Scott Pruitt may have dodged disaster during his marathon appearance in front of lawmakers on Thursday. But that doesn’t mean he’s out of the ethical woods yet. Bloomberg reported on Friday that the EPA administrator, who must now legally be described as “embattled” at least once in every article about him, faces a new probe from the EPA’s internal watchdog, this one focused on the cut-rate room he secured for himself during his early days in Washington.
Pruitt got the sweetheart deal on the room — $50 a night, and only on nights he was in town — from the wife of a prominent energy lobbyist who partially owned the condo where he stayed. The EPA’s lead ethics officer, Kevin Minoli, had previously ruled the highly unusual housing arrangement did not violate federal ethics rules concerning gifts. But two Democratic congressmen, Don Beyer and Ted Lieu, had requested that Minoli focus on other ethics issues surrounding the agreement.

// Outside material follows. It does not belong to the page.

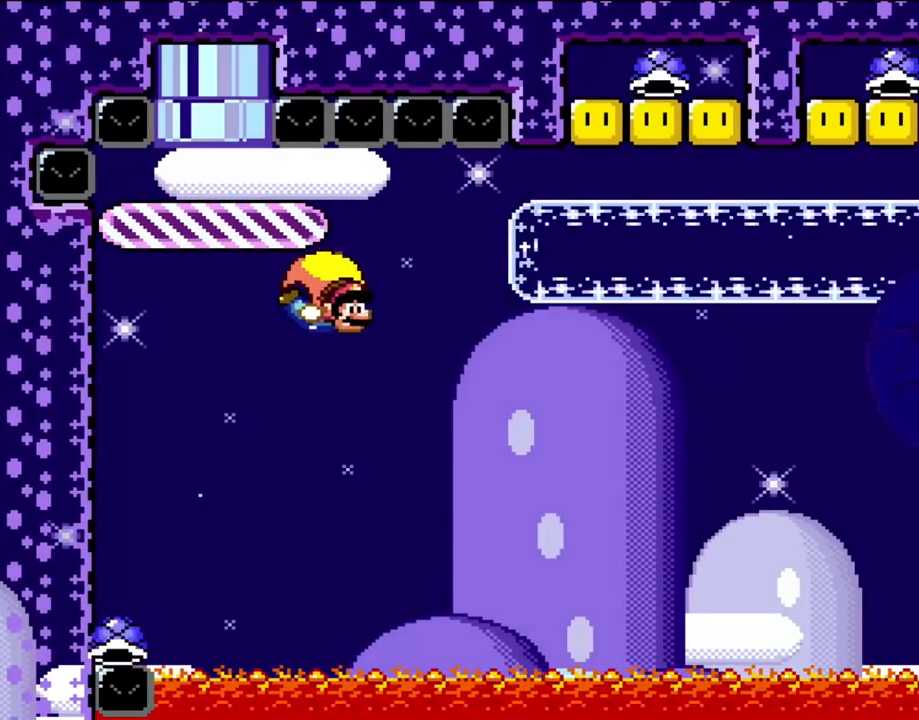
{"buttons": ["B", "Y", "DPAD_LEFT"], "events": [[67, "DPAD_RIGHT", "up"], [183, "DPAD_LEFT", "down"], [250, "B", "down"], [383, "B", "up"], [450, "B", "down"]]}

It has previously been reported that the lobbyist, J. Steven Hart, had business with Pruitt during his tenure at EPA, a revelation that led to Hart’s resignation from his firm. Officials at the EPA say that Hart and Pruitt’s interaction did not meet the definition of lobbying. That’s a distinction Minoli is likely to explore.
This is at least the 11th investigation Pruitt faces, from both within the EPA and congressional committees, over various alleged lapses in ethics. These range from exorbitant spending on a personal phone booth to giving staffers suspiciously large raises to more exorbitant spending on first-class travel.
But as long as President Trump likes him, Pruitt probably isn’t going anywhere.